I've found it necessary for crate y to instead specify versions like 1.2.* instead of ^1.2.3 so that crate x does not have to also specify the same patch version:

crate y Cargo.toml:

name = "y"
version = "0.0.1"
edition = "2021"

serde_json = "1.0.*" # if I left it plainly as 1.0.22, it breaks crate x build

crate x Cargo.toml

name = "x"
version = "0.0.1"
edition = "2021"

serde_json = "1.0.107"
y = { git = "ssh://git-codecommit.us-east-1.amazonaws.com/v1/repos/crate-y", branch = "main" }

But this allows any patch version, which isn't what I want. I can probably trust developers not to use really old patch versions, but I'm curious why isn't there a way to use caret for mitigating inter-crate dependency conflicts such that a version greater than or equal to the lowest patch value is chosen?

This seems to be incorrect. The dependency "1.0.22" is compatible with "1.0.107", so your build will be able to use the version "1.0.107" when you specify "1.0.22" in y.

As for the comment of mine you quoted, please notice that they have equals signs in them. Equals signs do cause dependency conflicts, but that's different from carets.


@alice thank you it took me a while to stub my toe again on a version conflict in the wild rather than the contrived example I had.

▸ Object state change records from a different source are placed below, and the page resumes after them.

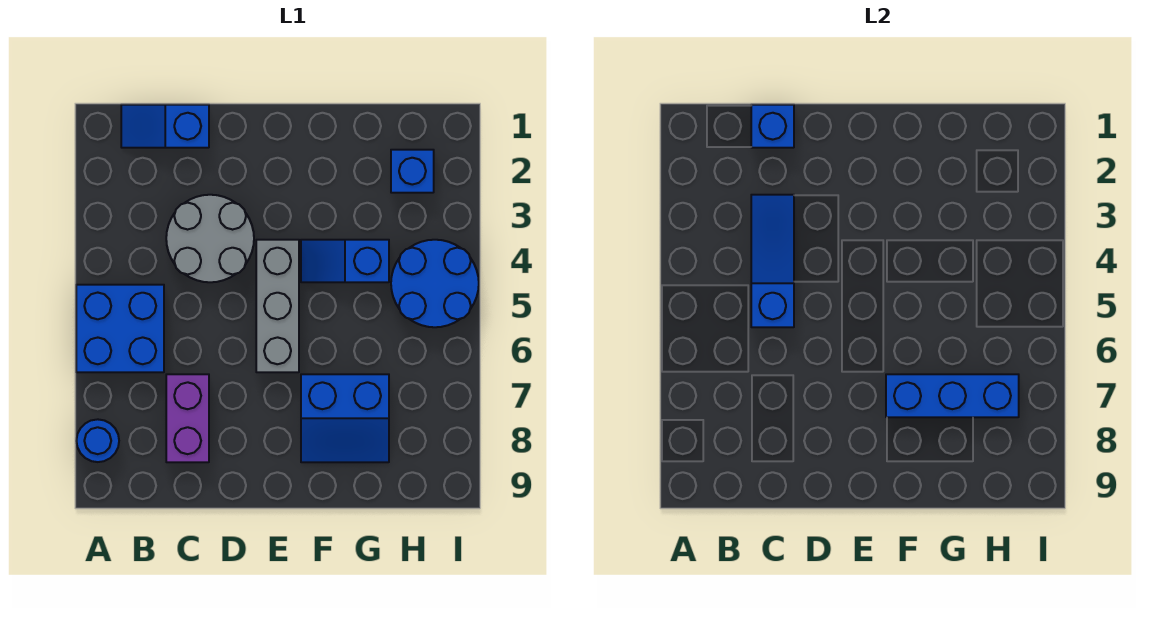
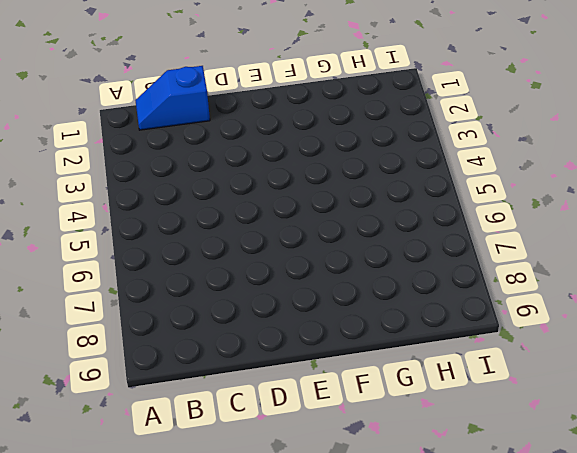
none -> blue 2x2 brick [76,285,164,372]
none -> blue 1x1 round brick [76,419,119,462]
none -> grey 2x2 round brick [166,195,254,282]

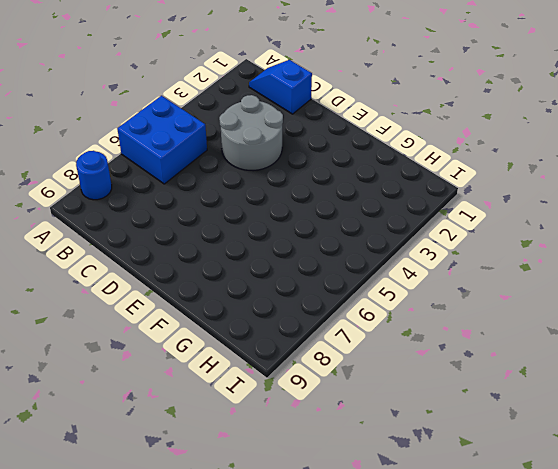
none -> purple 1x2 brick [166,374,209,462]
none -> grey 1x3 brick [256,240,299,372]
none -> blue 1x2 slope [301,240,389,282]

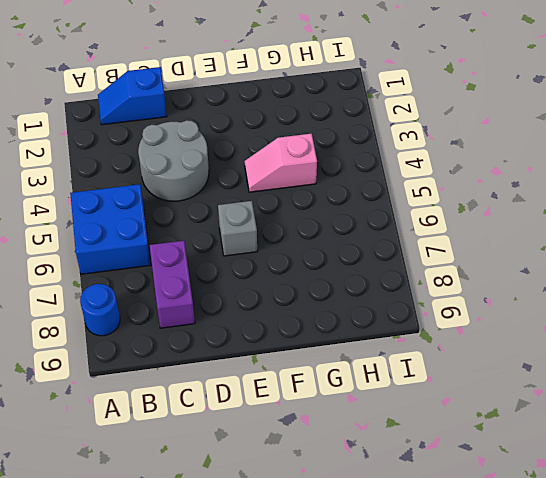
grey 1x1 brick [218,201,257,256] -> grey 1x3 brick [256,240,299,372]
pink 1x2 slope [244,134,317,192] -> blue 1x2 slope [301,240,389,282]
none -> blue 2x2 slope [301,374,389,462]
none -> blue 1x1 brick [391,150,434,193]
none -> blue 2x2 round brick [391,240,479,327]

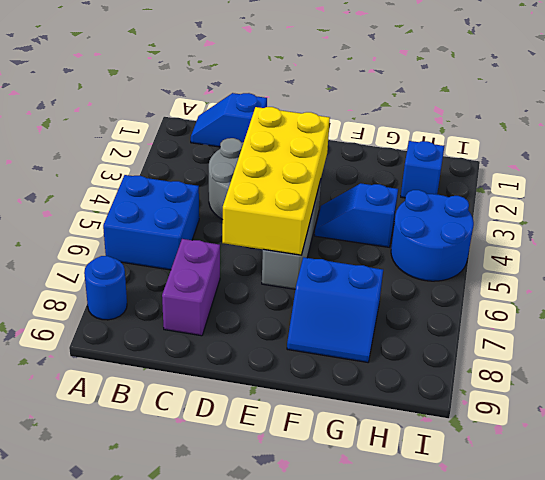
yellow 2x4 brick [222,107,330,255] -> none
none -> blue 1x1 brick [751,105,794,148]
none -> blue 1x3 slope [751,195,794,327]
none -> blue 1x3 brick [886,374,1019,417]

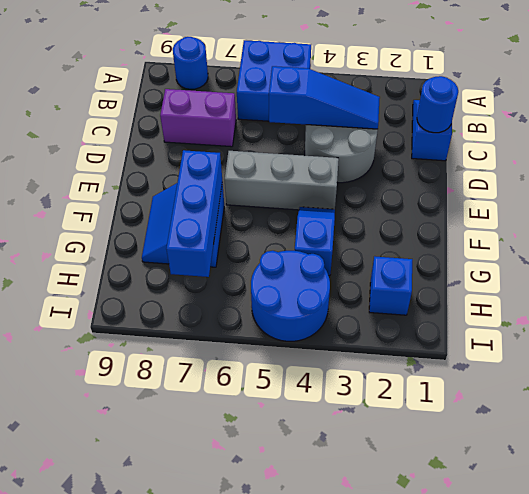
blue 1x1 round brick [417,76,458,133] -> blue 1x1 brick [751,105,794,148]

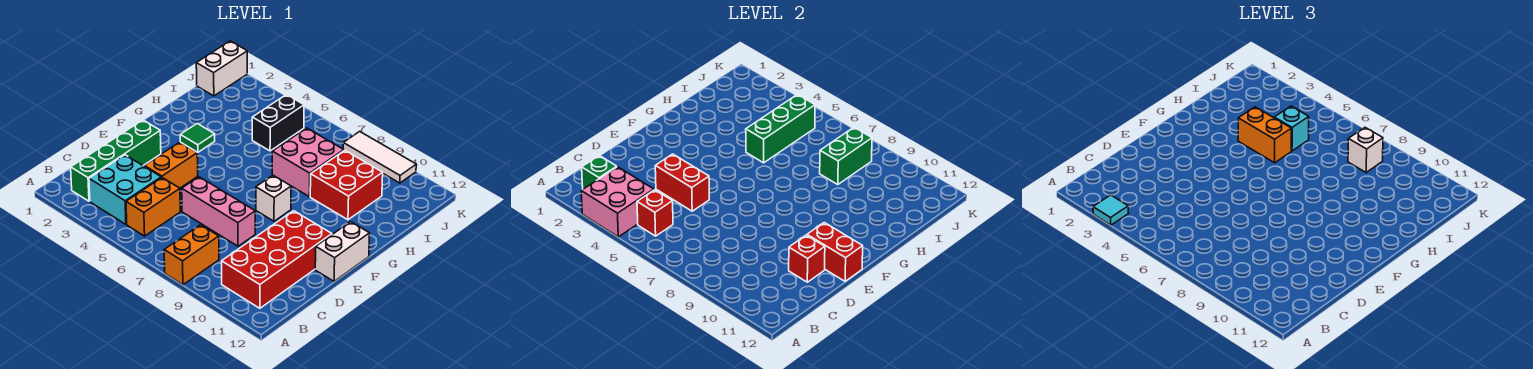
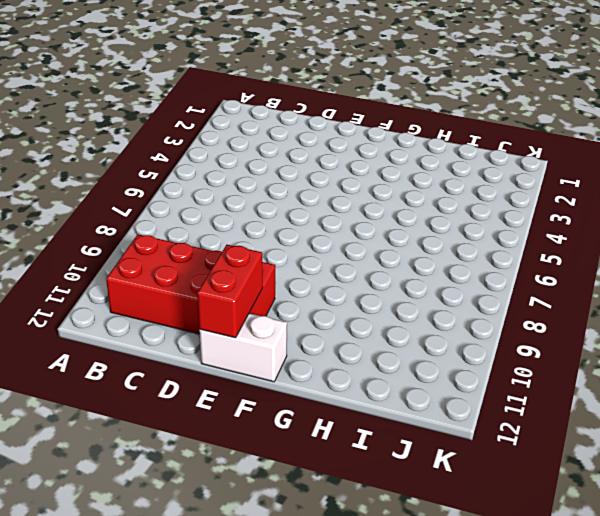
none -> orange 1x2 brick [164,225,219,285]
none -> green 1x4 brick [71,120,161,201]
none -> cyan 2x2 brick [89,155,161,224]

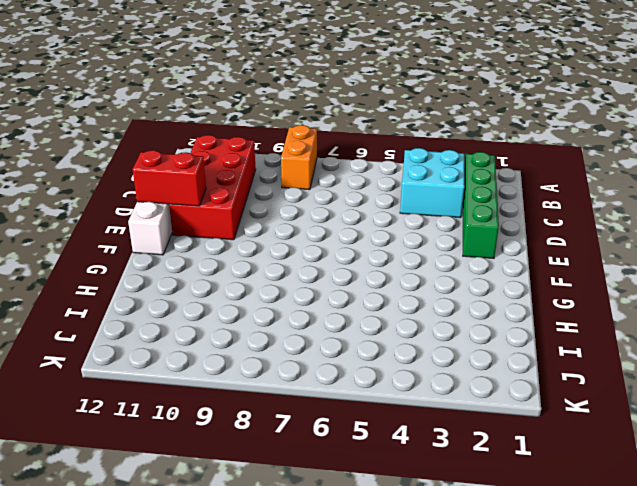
none -> orange 1x2 brick [126,178,180,236]
none -> orange 1x2 brick [144,142,198,188]
none -> pink 1x3 brick [182,177,255,246]

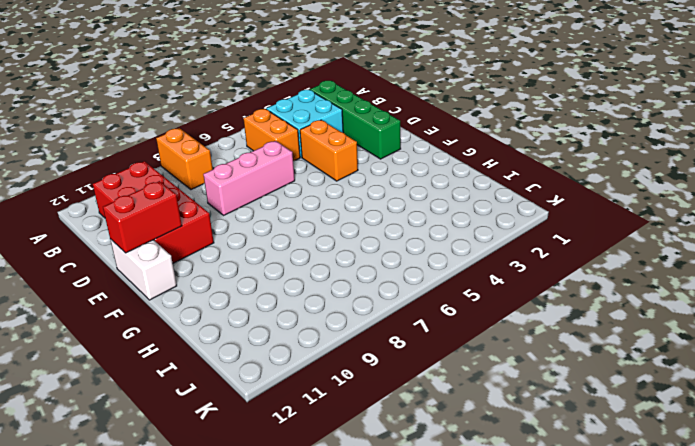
none -> white 1x1 brick [256,175,291,221]
none -> green 1x1 tile [180,124,215,153]
none -> pink 2x2 brick [272,128,344,197]

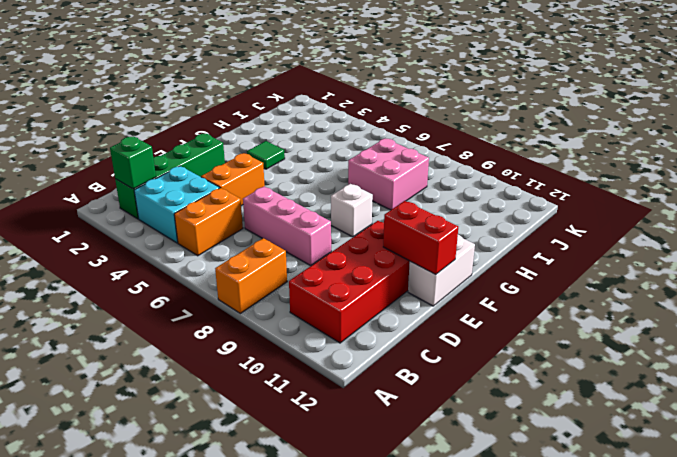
none -> red 2x2 brick [310,150,383,220]
none -> black 1x2 brick [252,95,304,151]
none -> white 1x2 brick [196,41,247,96]

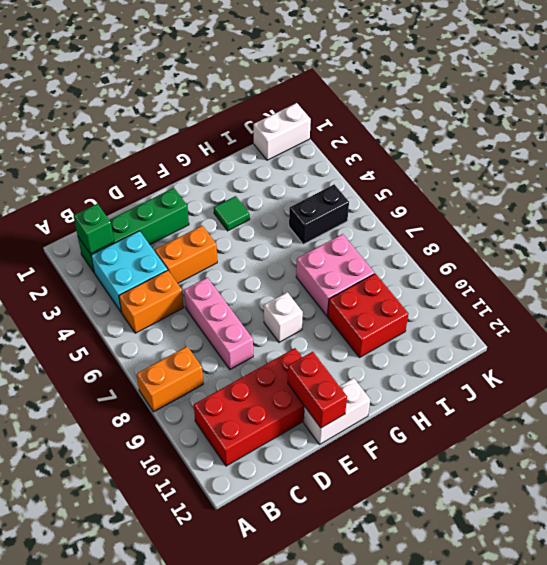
none -> white 1x3 tile [343,131,416,183]
none -> pink 2x2 brick [581,167,654,237]
none -> red 1x1 brick [637,190,673,236]

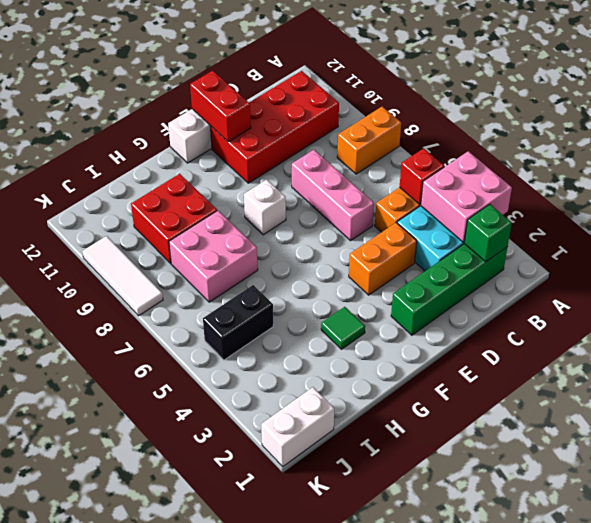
none -> red 1x2 brick [655,154,709,211]
none -> red 1x1 brick [789,235,825,282]
none -> green 1x3 brick [746,95,815,163]

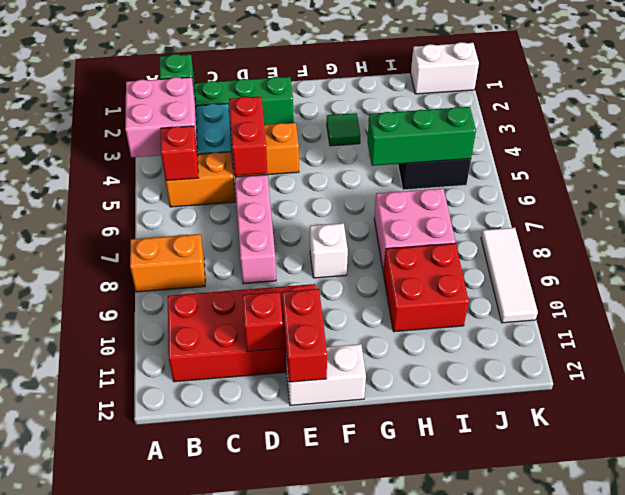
none -> green 1x2 brick [820,127,872,185]
none -> cyan 1x1 tile [1093,195,1129,225]
none -> orange 1x2 brick [1238,107,1291,163]

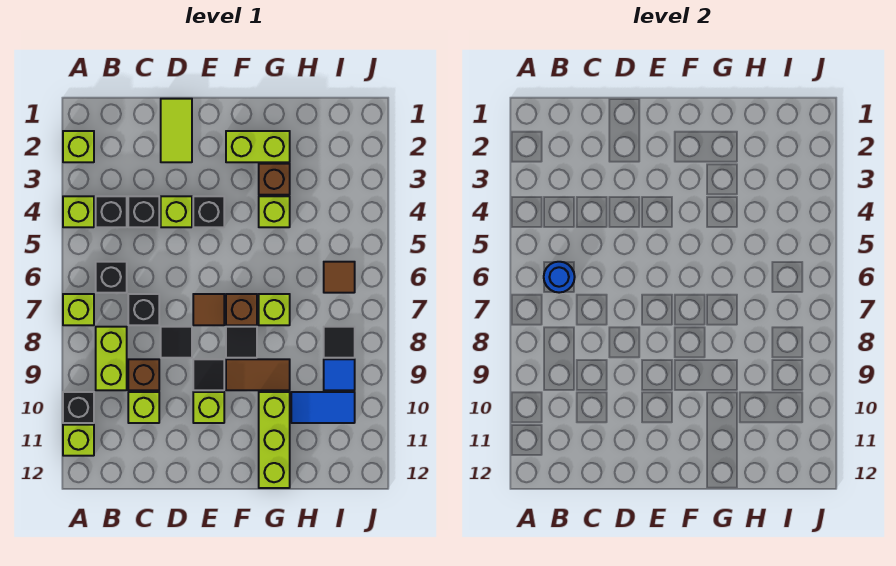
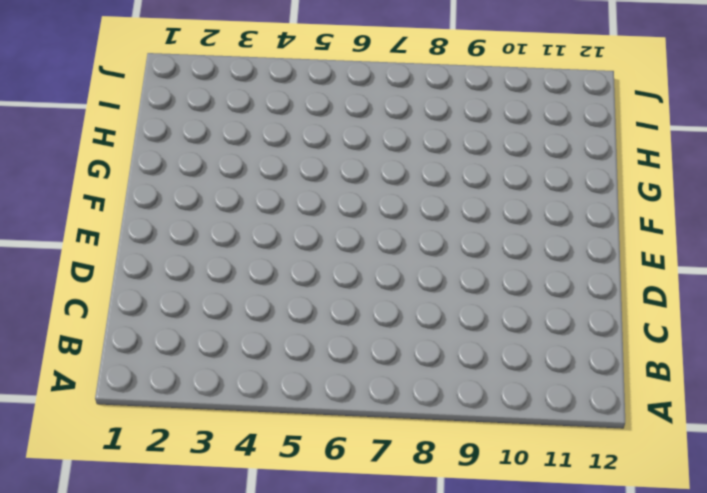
none -> lime 1x1 brick [63,131,94,162]
none -> lime 1x1 brick [63,196,94,227]
none -> lime 1x1 brick [63,294,94,325]
none -> black 1x1 brick [63,392,94,423]

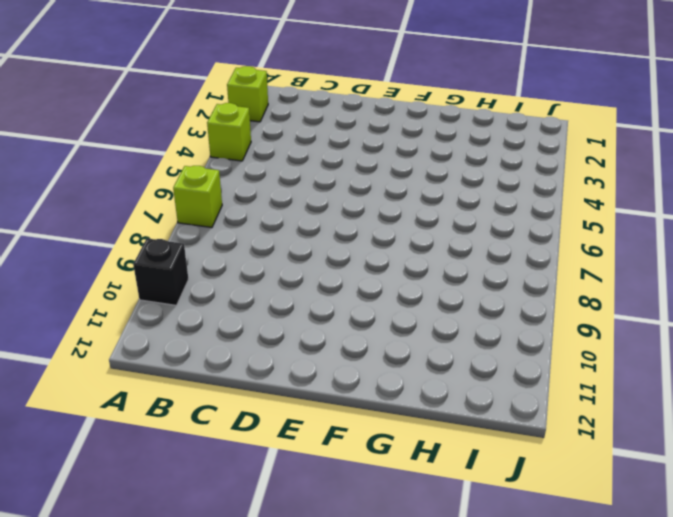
none -> lime 1x1 brick [63,425,94,456]
none -> black 1x1 brick [96,196,127,227]
none -> black 1x1 brick [96,262,127,293]
none -> lime 1x2 brick [96,327,127,390]

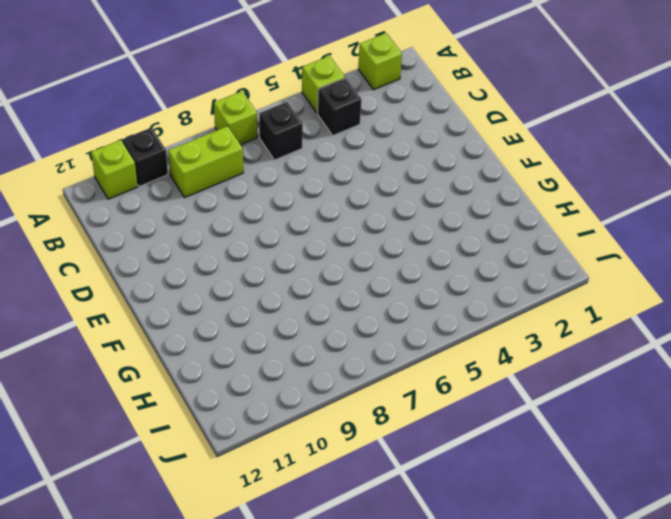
none -> black 1x1 brick [128,196,159,227]
none -> black 1x1 brick [128,294,159,325]
none -> brown 1x1 brick [128,359,159,390]
none -> lime 1x1 brick [128,392,159,423]

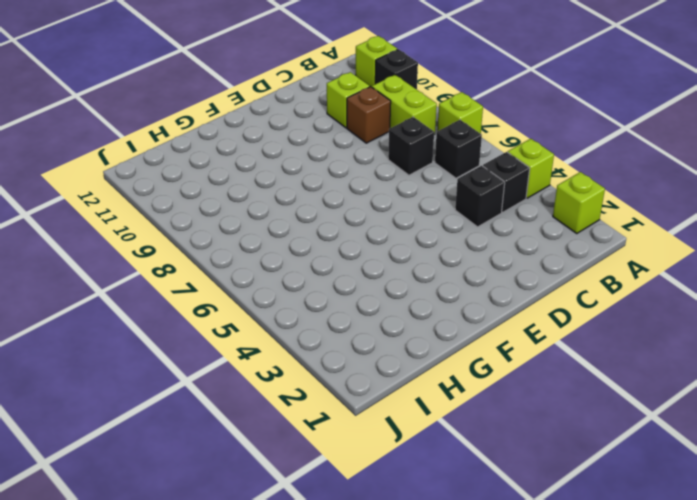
none -> lime 1x2 tile [161,99,192,162]
none -> lime 1x1 brick [161,196,192,227]
none -> black 1x1 tile [161,327,192,358]
none -> black 1x1 brick [193,196,224,227]

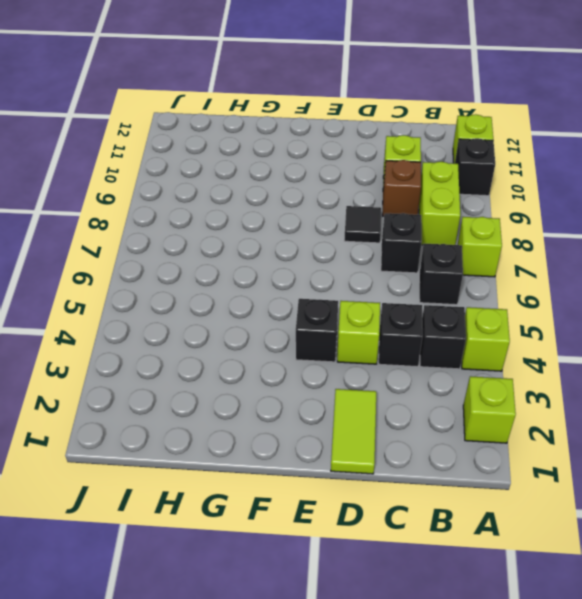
none -> brown 1x1 tile [193,294,224,325]
none -> black 1x1 tile [193,359,224,390]
none -> lime 1x1 brick [193,392,224,423]
none -> lime 1x2 brick [226,131,290,162]

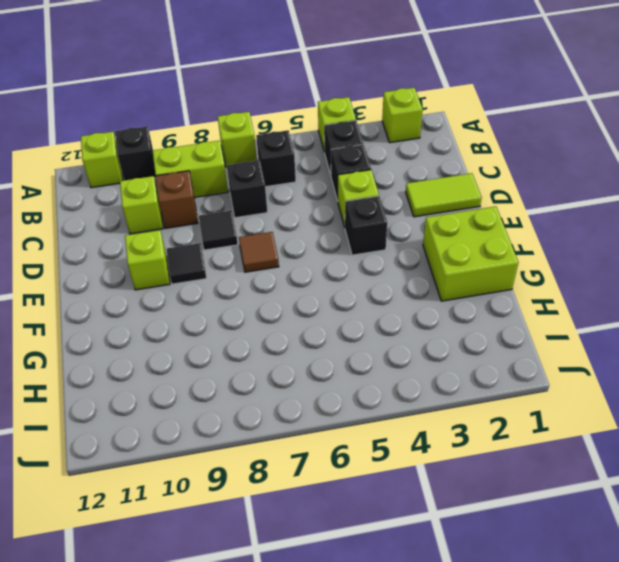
lime 2x2 brick [423,206,519,301] -> lime 1x2 brick [226,131,290,162]
none -> brown 1x1 brick [226,294,257,325]
none -> black 1x1 tile [226,327,257,358]
none -> brown 1x2 tile [226,359,290,390]
none -> brown 1x1 brick [259,164,290,195]

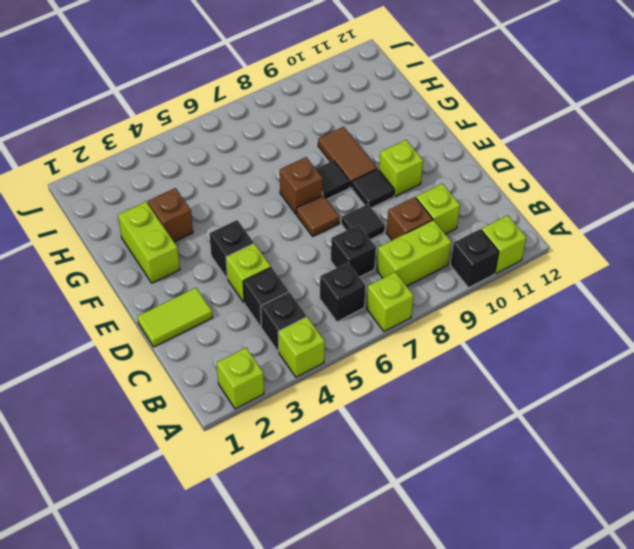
none -> lime 1x1 brick [259,196,290,227]
none -> lime 1x1 brick [259,294,290,325]
none -> lime 1x3 brick [259,392,290,488]
none -> blue 1x2 tile [291,392,355,423]

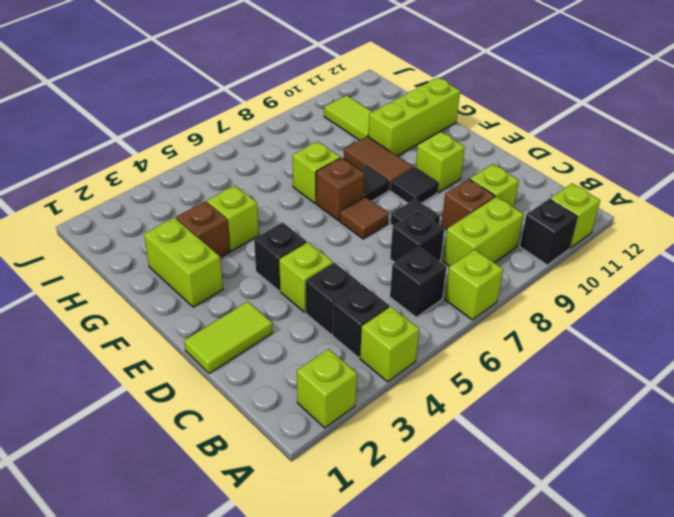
lime 1x2 tile [324,95,372,140] -> blue 1x2 tile [291,392,355,423]
none -> brown 1x1 tile [324,262,355,293]
none -> black 1x1 tile [324,327,355,358]
none -> blue 1x1 tile [324,359,355,390]
none -> blue 1x1 round brick [544,262,575,293]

...So in other words this is clearly an XY problem and thank you for responding! Now for a more interesting account of the problem:

error[E0308]: mismatched types
  --> proj_x/src/main.rs:27:36
27 |             let client = s3_client(&config).await;
   |                          --------- ^^^^^^^ expected `aws_types::sdk_config::SdkConfig`, found a different `aws_types::sdk_config::SdkConfig`
   |                          |
   |                          arguments to this function are incorrect
   = note: `aws_types::sdk_config::SdkConfig` and `aws_types::sdk_config::SdkConfig` have similar names, but are actually distinct types
note: `aws_types::sdk_config::SdkConfig` is defined in crate `aws_types`
  --> /home/me/.cargo/registry/src/index.crates.io-6f17d22bba15001f/aws-types-0.55.3/src/sdk_config.rs:48:1
48 | pub struct SdkConfig {
   | ^^^^^^^^^^^^^^^^^^^^
note: `aws_types::sdk_config::SdkConfig` is defined in crate `aws_types`
  --> /home/me/.cargo/registry/src/index.crates.io-6f17d22bba15001f/aws-types-0.56.1/src/sdk_config.rs:49:1
49 | pub struct SdkConfig {
   | ^^^^^^^^^^^^^^^^^^^^
   = note: perhaps two different versions of crate `aws_types` are being used?
note: function defined here
  --> /home/me/.cargo/git/checkouts/aws-support-db9a0d26fa48aea9/4a1606c/proj_y/src/operation.rs:14:14
14 | pub async fn s3_client(config: &SdkConfig) -> Client {

The problem summarized is that proj_x has version 0.55.3 of aws_types from a separate dependee but proj_y (also a dependee of proj_x) has version 0.56.1

So, to rephrase my question: why can't Cargo automatically figure out to use the lower of the two versions? The only workaround I've managed is to instead always wilcard my versions to guard against such conflicts, but this opens me up to a very wide range: aws_types = "0.*.*"

Cargo considers 0.55.3 and 0.56.1 to be incompatible. It basically skips any leading 0 and treats the 55 like it's the major version. proj_x will never try to use any 0.56 version.

If you want to use 0.56, you'd need to patch whatever dependency uses 0.55.3 to use some 0.56 instead.

If you have control over the version number and want to use either 0.55 or 0.56, so that you get 0.56 when your dependency eventually updates, you can use an inequality: >=0.55, <0.57

Caret syntax is the same as having no symbol. So 1.2.3 is the same as ^1.2.3.


Thank you, I think I'm yet another developer frustrated by caret exceptions with semver regarding the magic zero.

I'm glad Cargo supports inequality expressions, that somehow evaded my attention until now!